DATA UNDER STUDY: Begin

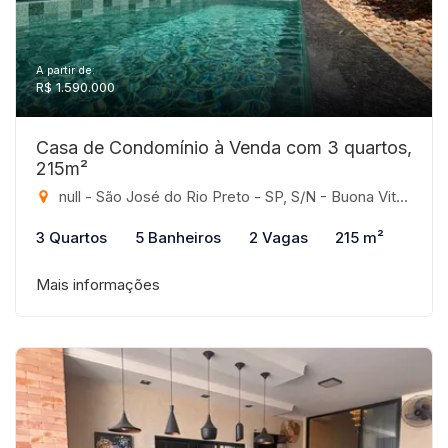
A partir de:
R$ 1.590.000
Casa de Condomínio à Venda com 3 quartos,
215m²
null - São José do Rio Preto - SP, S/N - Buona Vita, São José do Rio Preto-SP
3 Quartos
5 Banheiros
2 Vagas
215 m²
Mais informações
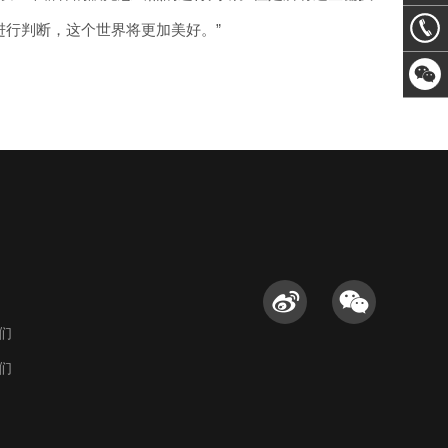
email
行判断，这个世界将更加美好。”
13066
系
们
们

DATA UNDER STUDY: End
DATA UNDER STUDY: Begin

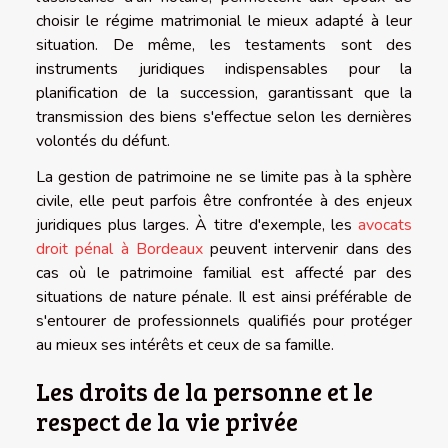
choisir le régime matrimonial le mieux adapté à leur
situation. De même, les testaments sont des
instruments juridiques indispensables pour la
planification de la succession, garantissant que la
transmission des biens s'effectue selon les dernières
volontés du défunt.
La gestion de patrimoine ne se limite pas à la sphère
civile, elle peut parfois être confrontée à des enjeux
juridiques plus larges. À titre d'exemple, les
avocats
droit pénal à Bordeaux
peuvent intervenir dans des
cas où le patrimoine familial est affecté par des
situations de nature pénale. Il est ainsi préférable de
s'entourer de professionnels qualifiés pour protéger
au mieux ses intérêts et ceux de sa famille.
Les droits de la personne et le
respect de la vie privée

DATA UNDER STUDY: End
DATA UNDER STUDY: Begin

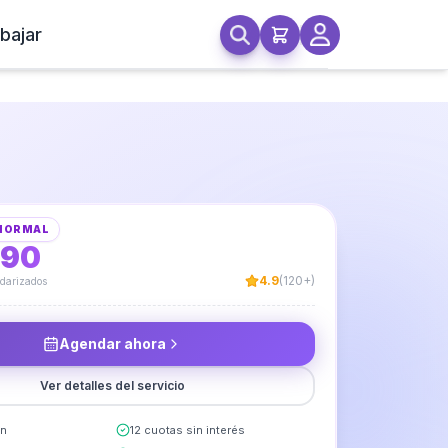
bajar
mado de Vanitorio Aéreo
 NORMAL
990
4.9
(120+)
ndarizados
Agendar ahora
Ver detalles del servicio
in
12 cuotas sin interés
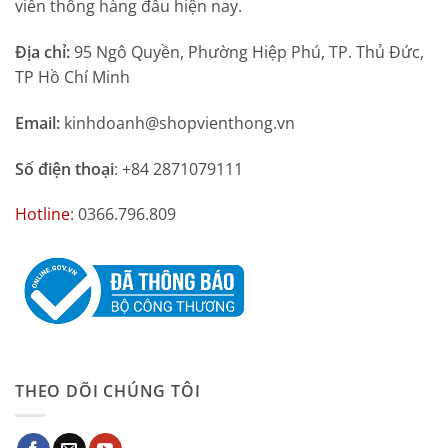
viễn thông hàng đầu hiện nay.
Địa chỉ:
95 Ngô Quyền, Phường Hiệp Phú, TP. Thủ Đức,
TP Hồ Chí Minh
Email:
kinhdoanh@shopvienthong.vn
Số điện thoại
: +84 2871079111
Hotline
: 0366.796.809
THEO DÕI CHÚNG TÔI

DATA UNDER STUDY: End

[WORK TO COMPLETE] Format the items as a JSON list of strings, one string per line, covering only the lines between the one containing "viễn thông hàng đầu hiện nay." and the one containing "THEO DÕI CHÚNG TÔI", inclusive, with blank lines omitted.

[SOLVED EXERCISE]
[
  "viễn thông hàng đầu hiện nay.",
  "Địa chỉ:",
  "95 Ngô Quyền, Phường Hiệp Phú, TP. Thủ Đức,",
  "TP Hồ Chí Minh",
  "Email:",
  "kinhdoanh@shopvienthong.vn",
  "Số điện thoại",
  ": +84 2871079111",
  "Hotline",
  ": 0366.796.809",
  "THEO DÕI CHÚNG TÔI"
]